Of course, by late 1977 in Britain, there were new forces to compete with. McCartney, never so foolish as to try to identify publicly with the punk scene, instead trusted his judgment and released a misty-eyed waltz, composed in tribute to the area of Scotland where he lived. While the Sex Pistols sneered at stupid old EMI on an album released that month, McCartney and his record company savoured their colossal international hit. Statistically outrageous, “Mull Of Kintyre” sold over two million in Britain alone.

“We were expecting it to be a flop,” McCartney protests. “We thought we should really be putting out something thrashy, fast and loud. But it had occurred to me that there weren’t any new Scottish songs. I like the pipes, you know. The skin-tingling, bloodcurdling thing. So we released it, thinking ‘Nah… it’s not the time for it.’ But I remember ringing here [his office] and the guy said, ‘It’s selling 30,000 a day.’ As a joke I said, ‘Don’t get back to me until it’s selling 100,000 a day.’ And the next week, it was.”

He laughs, and goes on to tell a story – which may or may not be true – about him and Linda being stuck in traffic in the West End when “Mull Of Kintyre” was enjoying one of its nine weeks at No 1. Through the car window, they espied a large gang of punks loitering on the pavement.

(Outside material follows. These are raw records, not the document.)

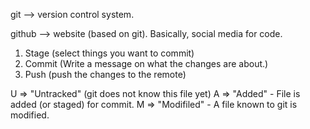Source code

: git --> version control system.

github --> website (based on git). Basically, social media for code.

1. Stage (select things you want to commit)
2. Commit (Write a message on what the changes are about.)
3. Push (push the changes to the remote)

U => "Untracked" (git does not know this file yet)
A => "Added" - File is added (or staged) for commit.
M => "Modifiled" - A file known to git is modified.
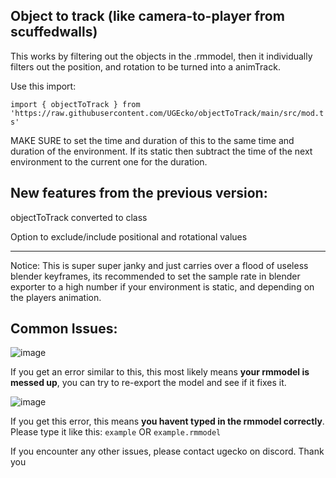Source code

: 
## Object to track (like camera-to-player from scuffedwalls)
This works by filtering out the objects in the .rmmodel, then it individually filters out the position, and rotation to be turned into a animTrack.

Use this import: 

`import { objectToTrack } from 'https://raw.githubusercontent.com/UGEcko/objectToTrack/main/src/mod.ts'`

MAKE SURE to set the time and duration of this to the same time and duration of the environment. If its static then subtract the time of the next environment to the current one for the duration.

## New features from the previous version:

objectToTrack converted to class

Option to exclude/include positional and rotational values

---

Notice:
This is super super janky and just carries over a flood of useless blender keyframes, its recommended to set the sample rate in blender exporter to a high number if your environment is static, and depending on the players animation.

##  Common Issues:

![image](https://github.com/UGEcko/objectToTrack/assets/38820051/797a3162-e593-4157-934b-27f1600242b7)

If you get an error similar to this, this most likely means **your rmmodel is messed up**, you can try to re-export the model and see if it fixes it.

![image](https://github.com/UGEcko/objectToTrack/assets/38820051/ba789897-34f9-4519-bbf8-786f2625f160)

If you get this error, this means **you havent typed in the rmmodel correctly**. Please type it like this: `example` OR `example.rmmodel`

If you encounter any other issues, please contact ugecko on discord. Thank you





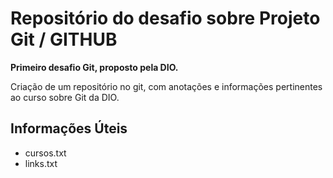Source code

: # Repositório do desafio sobre Projeto Git / GITHUB

**Primeiro desafio Git, proposto pela DIO.**

Criação de um repositório no git, com anotações e informações pertinentes ao curso sobre Git da DIO. 

## Informações Úteis
- cursos.txt
- links.txt
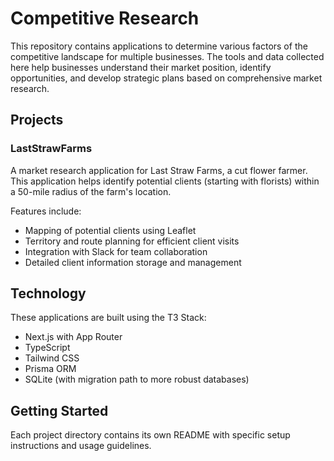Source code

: # Competitive Research

This repository contains applications to determine various factors of the competitive landscape for multiple businesses. The tools and data collected here help businesses understand their market position, identify opportunities, and develop strategic plans based on comprehensive market research.

## Projects

### LastStrawFarms

A market research application for Last Straw Farms, a cut flower farmer. This application helps identify potential clients (starting with florists) within a 50-mile radius of the farm's location.

Features include:
- Mapping of potential clients using Leaflet
- Territory and route planning for efficient client visits
- Integration with Slack for team collaboration
- Detailed client information storage and management

## Technology

These applications are built using the T3 Stack:
- Next.js with App Router
- TypeScript
- Tailwind CSS
- Prisma ORM
- SQLite (with migration path to more robust databases)

## Getting Started

Each project directory contains its own README with specific setup instructions and usage guidelines.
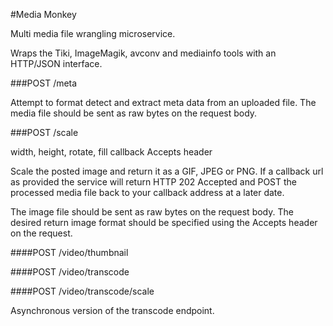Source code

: #Media Monkey

Multi media file wrangling microservice.

Wraps the Tiki, ImageMagik, avconv and mediainfo tools with an HTTP/JSON interface.


###POST /meta

Attempt to format detect and extract meta data from an uploaded file.
The media file should be sent as raw bytes on the request body.


###POST /scale

width, height, rotate, fill
callback
Accepts header

Scale the posted image and return it as a GIF, JPEG or PNG.
If a callback url as provided the service will return HTTP 202 Accepted and POST the processed media file back to your callback address at a later date.

The image file should be sent as raw bytes on the request body.
The desired return image format should be specified using the Accepts header on the request.


####POST /video/thumbnail


####POST /video/transcode


####POST /video/transcode/scale

Asynchronous version of the transcode endpoint.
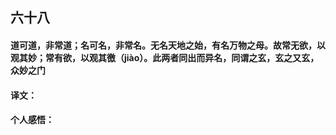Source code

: ## 六十八

#### 道可道，非常道；名可名，非常名。无名天地之始，有名万物之母。故常无欲，以观其妙；常有欲，以观其徼（jiào）。此两者同出而异名，同谓之玄，玄之又玄，众妙之门

#### 译文：

#### 个人感悟：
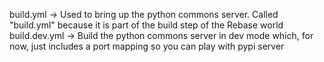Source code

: build.yml -> Used to bring up the python commons server. Called "build.yml" because it is part of the build step of the Rebase world
build.dev.yml -> Build the python commons server in dev mode which, for now, just includes a port mapping so you can play with pypi server

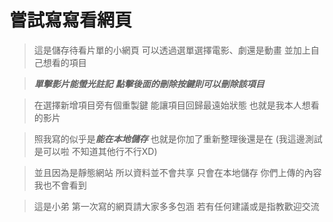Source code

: 嘗試寫寫看網頁
===

>這是儲存待看片單的小網頁
>可以透過選單選擇電影、劇還是動畫 並加上自己想看的項目  

>***單擊影片能螢光註記***
>***點擊後面的刪除按鍵則可以刪除該項目***  

>在選擇新增項目旁有個重製鍵
>能讓項目回歸最遠始狀態
>也就是我本人想看的影片  

>照我寫的似乎是***能在本地儲存***
>也就是你加了重新整理後還是在
>(我這邊測試是可以啦 不知道其他行不行XD)  

>並且因為是靜態網站 所以資料並不會共享 
>只會在本地儲存
>你們上傳的內容我也不會看到  

>這是小弟 第一次寫的網頁請大家多多包涵
>若有任何建議或是指教歡迎交流
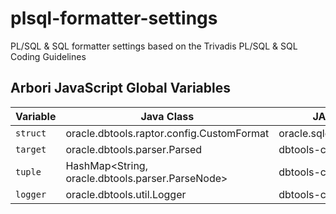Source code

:# plsql-formatter-settings
PL/SQL &amp; SQL formatter settings based on the Trivadis PL/SQL &amp; SQL Coding Guidelines


## Arbori JavaScript Global Variables

Variable | Java Class | JAR File
-------- | ---------- | --------
`struct` | oracle.dbtools.raptor.config.CustomFormat | oracle.sqldeveloper.jar
`target` | oracle.dbtools.parser.Parsed | dbtools-common.jar 
`tuple`  | HashMap<String, oracle.dbtools.parser.ParseNode> | dbtools-common.jar
`logger` | oracle.dbtools.util.Logger | dbtools-common.jar

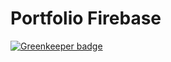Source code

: # Portfolio Firebase

[![Greenkeeper badge](https://badges.greenkeeper.io/loginov-rocks/Portfolio-Firebase.svg)](https://greenkeeper.io/)
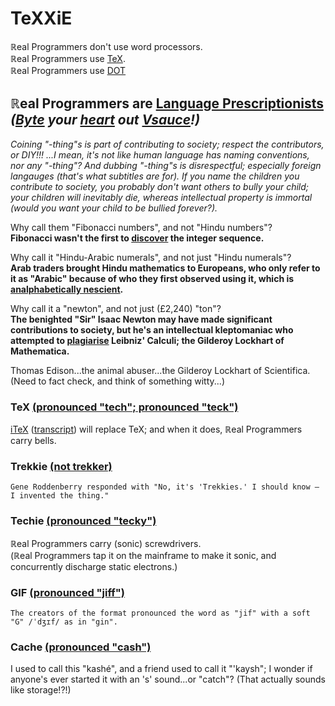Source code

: # TeXXiE

ℝeal Programmers don't use word processors.
<br>ℝeal Programmers use [TeX](https://tex.stackexchange.com/questions/7278/reasons-to-use-plain-tex).
<br>ℝeal Programmers use [DOT](https://en.wikipedia.org/wiki/DOT_(graph_description_language))

## ℝeal Programmers are [Language Prescriptionists](https://en.wikipedia.org/wiki/Linguistic_prescription) *([Byte](https://en.wikipedia.org/wiki/Hard_and_soft_G) your [heart](https://en.wikipedia.org/wiki/Homonym) out [Vsauce](https://youtu.be/mjy5eokIm3U?t=27m36s)!)*

*Coining "-thing"s is part of contributing to society; respect the contributors, or DIY!!! ...I mean, it's not like human language has naming conventions, nor any "-thing"? And dubbing "-thing"s is disrespectful; especially foreign langauges (that's what subtitles are for). If you name the children you contribute to society, you probably don't want others to bully your child; your children will inevitably die, whereas intellectual property is immortal (would you want your child to be bullied forever?).*

Why call them "Fibonacci numbers", and not "Hindu numbers"?
<br>**Fibonacci wasn't the first to [discover](https://en.wikipedia.org/wiki/Fibonacci_number#Origins) the integer sequence.**

Why call it "Hindu-Arabic numerals", and not just "Hindu numerals"?
<br>**Arab traders brought Hindu mathematics to Europeans, who only refer to it as "Arabic" because of who they first observed using it, which is [analphabetically nescient](https://en.wikipedia.org/wiki/Hindu%E2%80%93Arabic_numeral_system#Etymology).**

Why call it a "newton", and not just (£2,240) "ton"?
<br>**The benighted "Sir" Isaac Newton may have made significant contributions to society, but he's an intellectual kleptomaniac who attempted to [plagiarise](https://en.wikipedia.org/wiki/Leibniz%E2%80%93Newton_calculus_controversy) Leibniz' Calculi; the Gilderoy Lockhart of Mathematica.**

Thomas Edison...the animal abuser...the Gilderoy Lockhart of Scientifica. (Need to fact check, and think of something witty...)

### TeX [(pronounced "tech"; pronounced "teck")](https://en.wikipedia.org/wiki/TeX#Pronunciation_and_spelling)
[iTeX](https://youtu.be/eKaI78K_rgA?t=13m29s) ([transcript](http://tug.org/TUGboat/tb31-2/tb98knut.pdf#page=2)) will replace TeX; and when it does, ℝeal Programmers carry bells.

### Trekkie [(not trekker)](https://en.wikipedia.org/wiki/Trekkie#Trekkie_vs._Trekker)
	Gene Roddenberry responded with "No, it's 'Trekkies.' I should know — I invented the thing."

### Techie [(pronounced "tecky")](https://en.wikipedia.org/wiki/Computer_repair_technician)
ℝeal Programmers carry (sonic) screwdrivers.
<br>(ℝeal Programmers tap it on the mainframe to make it sonic, and concurrently discharge static electrons.)

### GIF [(pronounced "jiff")](https://en.wikipedia.org/wiki/GIF#Pronunciation_of_GIF)
	The creators of the format pronounced the word as "jif" with a soft "G" /ˈdʒɪf/ as in "gin".

### Cache [(pronounced "cash")](https://en.wikipedia.org/wiki/Cache_(computing))
I used to call this "kashé", and a friend used to call it "'kaysh"; I wonder if anyone's ever started it with an 's' sound...or "catch"? (That actually sounds like storage!?!)
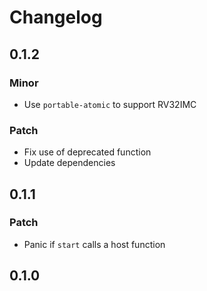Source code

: # Changelog

## 0.1.2

### Minor

- Use `portable-atomic` to support RV32IMC

### Patch

- Fix use of deprecated function
- Update dependencies

## 0.1.1

### Patch

- Panic if `start` calls a host function

## 0.1.0

<!-- Increment to skip CHANGELOG.md test: 1 -->

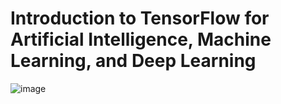 # Introduction to TensorFlow for Artificial Intelligence, Machine Learning, and Deep Learning

![image](https://github.com/companyakis/coursera-tf-developer/assets/77589867/cbe90a03-13b7-498d-a8a3-3f4eee2ee79b)
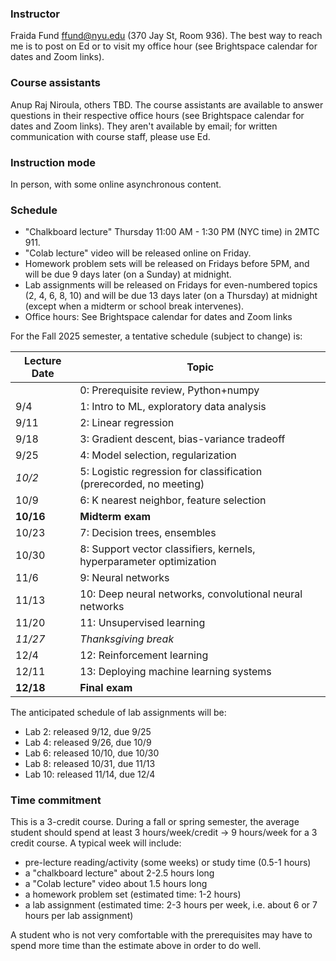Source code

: 
### Instructor

Fraida Fund ffund@nyu.edu (370 Jay St, Room 936). The best way to reach me is to post on Ed or to visit my office hour (see Brightspace calendar for dates and Zoom links).

### Course assistants

Anup Raj Niroula, others TBD. The course assistants are available to answer questions in their respective office hours (see Brightspace calendar for dates and Zoom links). They aren't available by email; for written communication with course staff, please use Ed.

### Instruction mode

In person, with some online asynchronous content.

### Schedule

* "Chalkboard lecture" Thursday 11:00 AM - 1:30 PM (NYC time) in 2MTC 911.
* "Colab lecture" video will be released online on Friday.
* Homework problem sets will be released on Fridays before 5PM, and will be due 9 days later (on a Sunday) at midnight.
* Lab assignments will be released on Fridays for even-numbered topics (2, 4, 6, 8, 10) and will be due 13 days later (on a Thursday) at midnight (except when a midterm or school break intervenes).
* Office hours: See Brightspace calendar for dates and Zoom links

For the Fall 2025 semester, a tentative schedule (subject to change) is:

| Lecture Date | Topic                                                                  |
|--------------|------------------------------------------------------------------------|
|              | 0: Prerequisite review, Python+numpy                                   |
| 9/4          | 1: Intro to ML, exploratory data analysis                              |
| 9/11         | 2: Linear regression                                                   |
| 9/18         | 3: Gradient descent, bias-variance tradeoff                            |
| 9/25         | 4: Model selection, regularization                                     |
| *10/2*       | 5: Logistic regression for classification (prerecorded, no meeting)    |
| 10/9         | 6: K nearest neighbor, feature selection                               |
| **10/16**    | **Midterm exam**                                                       |
| 10/23        | 7: Decision trees, ensembles                                           |
| 10/30        | 8: Support vector classifiers, kernels, hyperparameter optimization    |
| 11/6         | 9: Neural networks                                                     |
| 11/13        | 10: Deep neural networks, convolutional neural networks                |
| 11/20        | 11: Unsupervised learning                                              |
| *11/27*      | *Thanksgiving break*                                                   |
| 12/4         | 12: Reinforcement learning                                             |
| 12/11        | 13: Deploying machine learning systems                                 |
| **12/18**    | **Final exam**                                                         |


The anticipated schedule of lab assignments will be:

* Lab 2: released 9/12, due 9/25
* Lab 4: released 9/26, due 10/9
* Lab 6: released 10/10, due 10/30
* Lab 8: released 10/31, due 11/13
* Lab 10: released 11/14, due 12/4


### Time commitment

This is a 3-credit course. During a fall or spring semester, the average student should spend at least 3 hours/week/credit → 9 hours/week for a 3 credit course. A typical week will include:

 - pre-lecture reading/activity (some weeks) or study time (0.5-1 hours)
 - a "chalkboard lecture" about 2-2.5 hours long
 - a "Colab lecture" video about 1.5 hours long
 - a homework problem set (estimated time: 1-2 hours)
 - a lab assignment (estimated time: 2-3 hours per week, i.e. about 6 or 7 hours per lab assignment)

A student who is not very comfortable with the prerequisites may have to spend more time than the estimate above in order to do well.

“They looked pretty menacing,” he says, rolling his shoulders like Del-Boy in Only Fools And Horses, “and there were a lot of them. I said to Linda, ‘Keep your head down. Get the sunshields [in the car] down..’ And of course one of them recognises me. [Cockney accent] ‘Oi, Paul! Awright, Paul!’ I thought, oh no… The guy’s going like this [signalling for Macca to wind down the window]. So I put the window down a little bit. And he says: ‘You know that “Mull Of Kintyre”? It’s faaking great!’ I thought, ‘Now that is cool. Punks like it.’”

With its buttery production and soft-rock electric pianos, Wings’ 1978 LP, London Town, doubtless kept those punks thrilled. It had partly been recorded on a yacht moored in the Virgin Islands, where Wings relaxed with cordon bleu dinners and water-skiing sessions. So it was a surprise when McCartney unveiled a new Wings line-up that year, featuring two newcomers who looked like members of Blondie. Producer Chris Thomas, fresh from Never Mind The Bollocks, was brought in, and McCartney promised a “raw” Wings sound.